Brief: Start at the line in the entries below that contains "thumb ip: (250, 143)", stop at the line that contains "ring pip: (184, 178)", and output exactly the lines in that span, both ends included.

Source records:

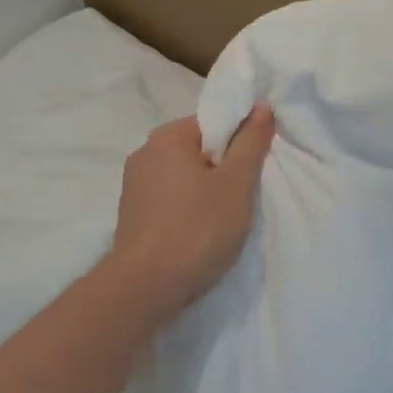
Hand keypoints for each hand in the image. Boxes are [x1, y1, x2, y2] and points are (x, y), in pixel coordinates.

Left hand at [106, 104, 276, 320]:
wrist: (145, 288)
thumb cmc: (197, 230)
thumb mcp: (235, 184)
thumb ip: (250, 143)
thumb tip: (260, 105)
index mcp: (166, 137)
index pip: (212, 123)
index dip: (238, 142)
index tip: (254, 169)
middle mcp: (144, 154)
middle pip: (197, 150)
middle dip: (223, 170)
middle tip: (243, 198)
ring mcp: (134, 186)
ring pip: (184, 178)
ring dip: (206, 193)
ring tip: (224, 221)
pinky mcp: (132, 215)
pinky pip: (169, 201)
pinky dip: (188, 211)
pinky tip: (200, 234)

Exercise result:
thumb ip: (250, 143)
thumb tip: (260, 105)
index mcp: (166, 137)
index pip: (212, 123)
index dip: (238, 142)
index tip: (254, 169)
middle mcp: (144, 154)
middle pip: (197, 150)
middle dip: (223, 170)
middle tip: (243, 198)
ring mcp: (134, 186)
ring pip: (184, 178)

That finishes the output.